§ **PROBLEM**:
Update the text read from the material below by replacing every occurrence of "Getreidemühle" with "Kornmühle" and leaving everything else unchanged. Reproduce the text of all the material, but omit the pictures.

§ **PROVIDED RECORDS**:
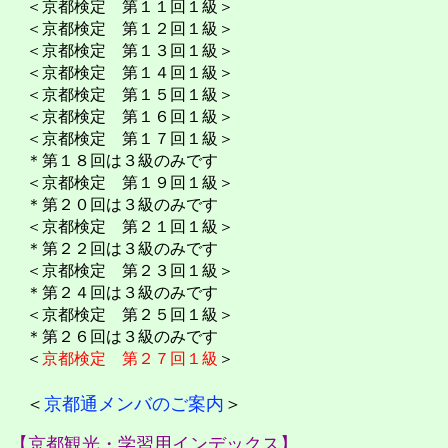
＜京都検定 第１１回１級＞
＜京都検定 第１２回１級＞
＜京都検定 第１３回１級＞
＜京都検定 第１４回１級＞
＜京都検定 第１５回１級＞
＜京都検定 第１６回１級＞
＜京都検定 第１７回１級＞
＊第１８回は３級のみです
＜京都検定 第１９回１級＞
＊第２０回は３級のみです
＜京都検定 第２１回１級＞
＊第２２回は３級のみです
＜京都検定 第２３回１級＞
＊第２４回は３級のみです
＜京都検定 第２５回１級＞
＊第２６回は３級のみです
＜
京都検定 第２７回１級
＞
＜
京都通メンバのご案内
＞
【京都観光・学習用インデックス】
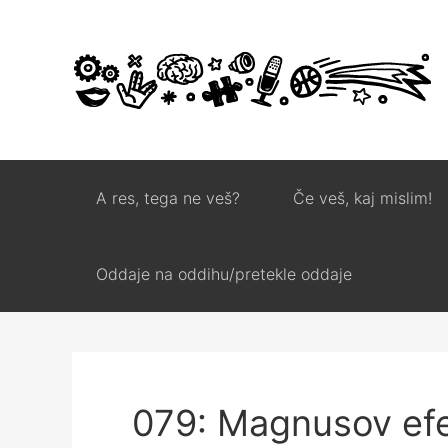
A res, tega ne veš?
Če veš, kaj mislim!
Oddaje na oddihu/pretekle oddaje
079: Magnusov ef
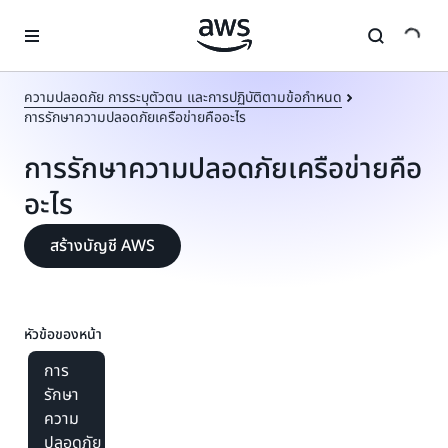
ข้ามไปที่เนื้อหาหลัก
ความปลอดภัย การระบุตัวตน และการปฏิบัติตามข้อกำหนด
การรักษาความปลอดภัยเครือข่ายคืออะไร
การรักษาความปลอดภัยเครือข่ายคือ
อะไร
สร้างบัญชี AWS
หัวข้อของหน้า
การ
รักษา
ความ
ปลอดภัย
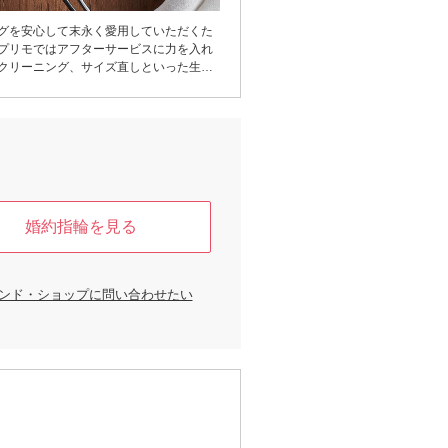
グを安心して末永く愛用していただくた
プリモではアフターサービスに力を入れ
クリーニング、サイズ直しといった生涯
ナンスに加え、会費無料のメンバーシッ
では2点目購入の際の特典や、万が一紛
の「デザイン再現サポート」もご用意。
ービスを考えた際に、サービス内容の充
ろん、近くに店舗がありアフターサービ
すい環境もとても大切。アイプリモは47
展開しているので、 将来引っ越した場合
でも最寄りの店舗でメンテナンスが可能
婚約指輪を見る
プリモは購入後も、末長くおふたりを見
す。
ンド・ショップに問い合わせたい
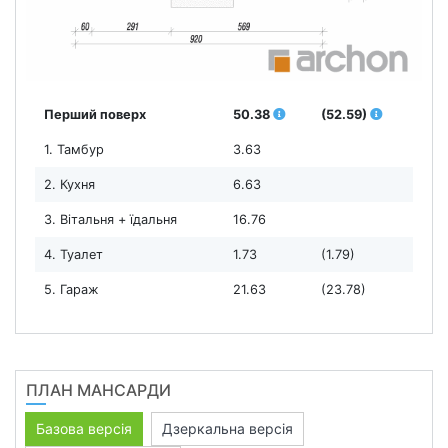
Перший поверх
50.38
(52.59)
1. Тамбур
3.63
2. Кухня
6.63
3. Вітальня + їдальня
16.76
4. Туалет
1.73
(1.79)
5. Гараж
21.63
(23.78)
ПЛАН МАНСАРДИ
Базова версія
Дзеркальна версія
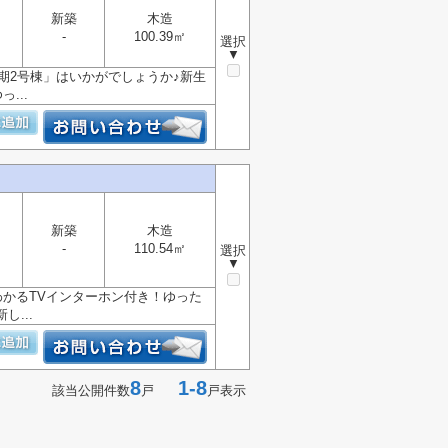
新築
木造
-
100.39㎡
選択
▼
期2号棟」はいかがでしょうか♪新生
...
新築
木造
-
110.54㎡
選択
▼
かるTVインターホン付き！ゆった
...
8
1-8
該当公開件数
戸
戸表示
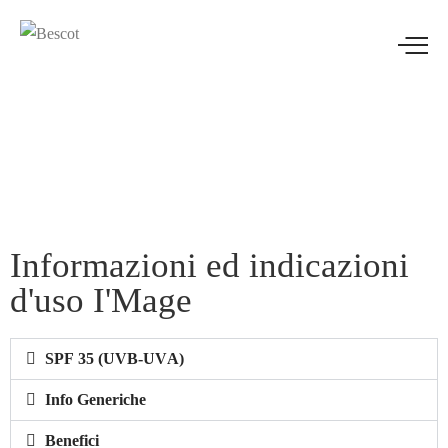
Informazioni ed indicazioni
d'uso I'Mage
SPF 35 (UVB-UVA)
Info Generiche
Benefici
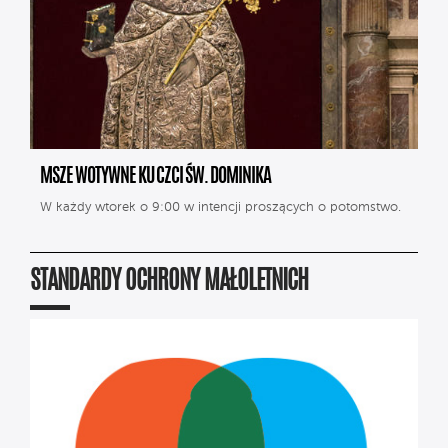
MSZE WOTYWNE KU CZCI ŚW. DOMINIKA
W każdy wtorek o 9:00 w intencji proszących o potomstwo.
STANDARDY OCHRONY MAŁOLETNICH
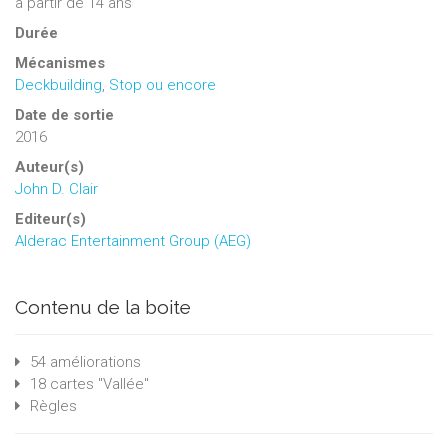
à partir de 14 ans
Durée
Mécanismes
Deckbuilding
,
Stop ou encore
Date de sortie
2016
Auteur(s)
John D. Clair
Editeur(s)
Alderac Entertainment Group (AEG)
Contenu de la boite
54 améliorations
18 cartes "Vallée"
Règles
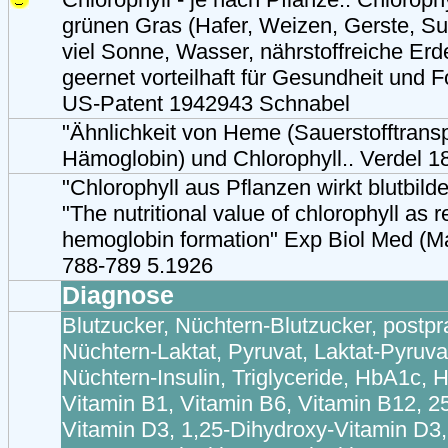
grünen Gras (Hafer, Weizen, Gerste, Su
viel Sonne, Wasser, nährstoffreiche Er
geernet vorteilhaft für Gesundheit und F
US-Patent 1942943 Schnabel
"Ähnlichkeit von Heme (Sauerstofftrans
Hämoglobin) und Chlorophyll.. Verdel 18
"Chlorophyll aus Pflanzen wirkt blutbild
"The nutritional value of chlorophyll as r
hemoglobin formation" Exp Biol Med (
788-789 5.1926
Diagnose
Blutzucker, Nüchtern-Blutzucker, postpr
Nüchtern-Laktat, Pyruvat, Laktat-Pyruva
Nüchtern-Insulin, Triglyceride, HbA1c,
Vitamin B1, Vitamin B6, Vitamin B12, 2
Vitamin D3, 1,25-Dihydroxy-Vitamin D3,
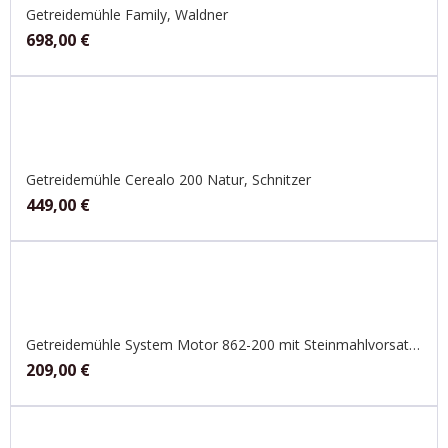
Getreidemühle Family, Waldner
698,00
€
Getreidemühle Cerealo 200 Natur, Schnitzer
449,00
€
Getreidemühle System Motor 862-200 mit Steinmahlvorsatz, Jupiter
209,00
€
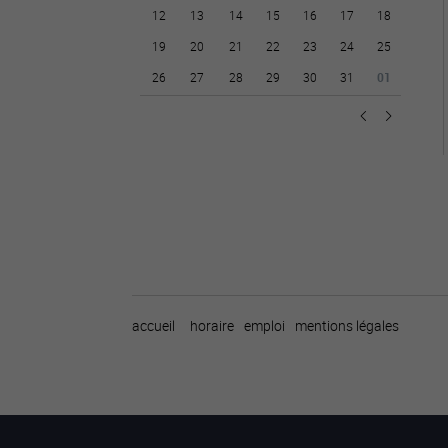
12
13
14
15
16
17
18
19
20
21
22
23
24
25
26
27
28
29
30
31
01
accueil
horaire
emploi
mentions légales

§ **EXERCISE OUTPUT**:
＜京都検定 第１１回１級＞
＜京都検定 第１２回１級＞
＜京都検定 第１３回１級＞
＜京都検定 第１４回１級＞
＜京都検定 第１５回１級＞
＜京都検定 第１６回１級＞
＜京都検定 第１７回１級＞
＊第１８回は３級のみです
＜京都検定 第１９回１級＞
＊第２０回は３級のみです
＜京都検定 第２１回１級＞
＊第２２回は３級のみです
＜京都検定 第２３回１級＞
＊第２４回は３級のみです
＜京都検定 第２５回１級＞
＊第２６回は３級のみです
＜
京都検定 第２７回１級
＞
＜
京都通メンバのご案内
＞
【京都観光・学習用インデックス】
A res, tega ne veš?
Če veš, kaj mislim!
Oddaje na oddihu/pretekle oddaje
079: Magnusov ef
ข้ามไปที่เนื้อหาหลัก
ความปลอดภัย การระบุตัวตน และการปฏิบัติตามข้อกำหนด
การรักษาความปลอดภัยเครือข่ายคืออะไร
การรักษาความปลอดภัยเครือข่ายคือ
อะไร
สร้างบัญชี AWS
หัวข้อของหน้า
การ
รักษา
ความ
ปลอดภัย
グを安心して末永く愛用していただくた
プリモではアフターサービスに力を入れ
クリーニング、サイズ直しといった生涯
ナンスに加え、会費無料のメンバーシッ
では2点目購入の際の特典や、万が一紛
の「デザイン再現サポート」もご用意。
ービスを考えた際に、サービス内容の充
ろん、近くに店舗がありアフターサービ
すい環境もとても大切。アイプリモは47
展開しているので、 将来引っ越した場合
でも最寄りの店舗でメンテナンスが可能
婚約指輪を見る
プリモは購入後も、末長くおふたりを見
す。
ンド・ショップに問い合わせたい
Перший поверх
50.38
(52.59)
1. Тамбур
3.63
2. Кухня
6.63
3. Вітальня + їдальня
16.76
4. Туалет
1.73
(1.79)
5. Гараж
21.63
(23.78)
ПЛАН МАНСАРДИ
Базова версія
Дзеркальна версія
新築
木造
-
100.39㎡
選択
▼
期2号棟」はいかがでしょうか♪新生
...
新築
木造
-
110.54㎡
選択
▼
かるTVインターホン付き！ゆった
...
8
1-8
該当公開件数
戸
戸表示
Informazioni ed indicazioni
d'uso I'Mage
SPF 35 (UVB-UVA)
Info Generiche
Benefici
MSZE WOTYWNE KU CZCI ŚW. DOMINIKA
W każdy wtorek o 9:00 w intencji proszących o potomstwo.
STANDARDY OCHRONY MAŁOLETNICH
à partir de 14 ans
Durée
Mécanismes
Deckbuilding
,
Stop ou encore
Date de sortie
2016
Auteur(s)
John D. Clair
Editeur(s)
Alderac Entertainment Group (AEG)
Contenu de la boite
54 améliorations
18 cartes "Vallée"
Règles
grünen Gras (Hafer, Weizen, Gerste, Su
viel Sonne, Wasser, nährstoffreiche Er
geernet vorteilhaft für Gesundheit und F
US-Patent 1942943 Schnabel
"Ähnlichkeit von Heme (Sauerstofftrans
Hämoglobin) und Chlorophyll.. Verdel 18
"Chlorophyll aus Pflanzen wirkt blutbild
"The nutritional value of chlorophyll as r
hemoglobin formation" Exp Biol Med (
788-789 5.1926
Diagnose
Blutzucker, Nüchtern-Blutzucker, postpr
Nüchtern-Laktat, Pyruvat, Laktat-Pyruva
Nüchtern-Insulin, Triglyceride, HbA1c,
Vitamin B1, Vitamin B6, Vitamin B12, 2
Vitamin D3, 1,25-Dihydroxy-Vitamin D3,
Kornmühle Family, Waldner
698,00
€
Kornmühle Cerealo 200 Natur, Schnitzer
449,00
€
Kornmühle System Motor 862-200 mit Steinmahlvorsatz, Jupiter
209,00
€
12
13
14
15
16
17
18
19
20
21
22
23
24
25
26
27
28
29
30
31
01
accueil
horaire
emploi
mentions légales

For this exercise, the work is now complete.